EXERCISE INSTRUCTIONS: Retype exactly, and only, the lines from the one that contains "建武三年眞言院後七日御" through the final line of the entries.

EXTRACTED RECORDS:

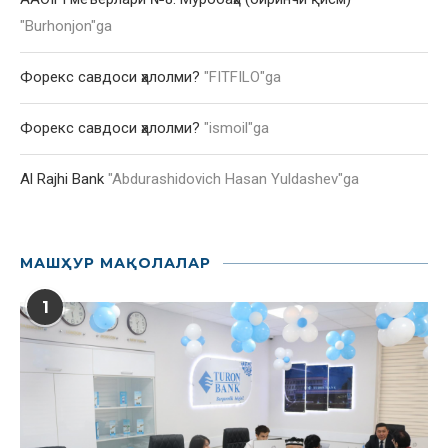
"
Burhonjon
"ga
Форекс савдоси ҳалолми?
"
FITFILO
"ga
Форекс савдоси ҳалолми?
"
ismoil
"ga
Al Rajhi Bank
"
Abdurashidovich Hasan Yuldashev
"ga
МАШҲУР МАҚОЛАЛАР
1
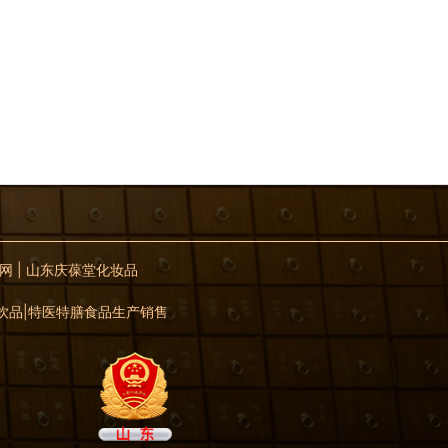
网
|
山东庆葆堂化妆品
体饮品|特医特膳食品生产销售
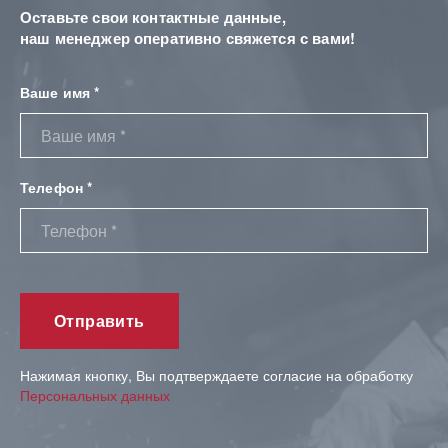
Оставьте свои контактные данные,
наш менеджер оперативно свяжется с вами!
Ваше имя *
Телефон *
Нажимая кнопку, Вы подтверждаете согласие на обработку
Персональных данных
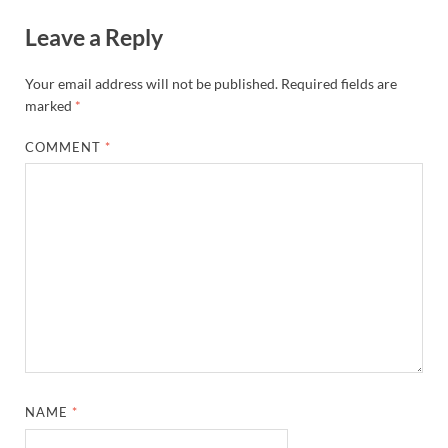
Leave a Reply
Your email address will not be published.
Required fields are
marked
*
COMMENT
*
NAME
*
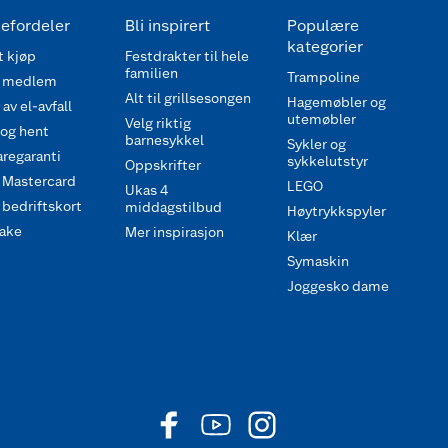
efordeler
Bli inspirert
Populære
kategorier
 kjøp
Festdrakter til hele
familien
Trampoline
 medlem
Alt til grillsesongen
Hagemøbler og
av el-avfall
utemøbler
Velg riktig
 og hent
barnesykkel
Sykler og
regaranti
sykkelutstyr
Oppskrifter
 Mastercard
LEGO
Ukas 4
bedriftskort
middagstilbud
Høytrykkspyler
ake
Mer inspirasjon
Klær
Symaskin
Joggesko dame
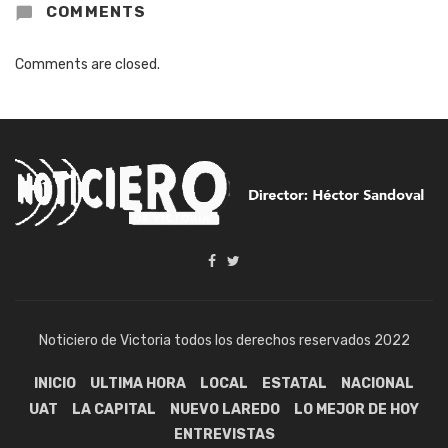
COMMENTS
Comments are closed.
Noticiero de Victoria todos los derechos reservados 2022
INICIO
ULTIMA HORA
LOCAL
ESTATAL
NACIONAL
UAT
LA CAPITAL
NUEVO LAREDO
LO MEJOR DE HOY
ENTREVISTAS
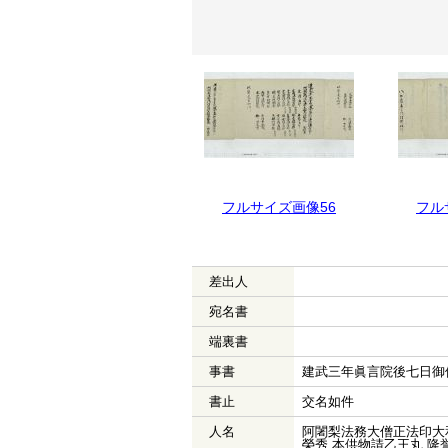
フルサイズ画像57
フルサイズ画像56
フル
差出人
宛名書
端裏書
事書
建武三年眞言院後七日御
書止
交名如件
人名
阿闍梨法務大僧正法印大和
榮秀 本供物請乙王丸 隆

OUTPUT:
建武三年眞言院後七日御
書止
交名如件
人名
阿闍梨法務大僧正法印大和
榮秀 本供物請乙王丸 隆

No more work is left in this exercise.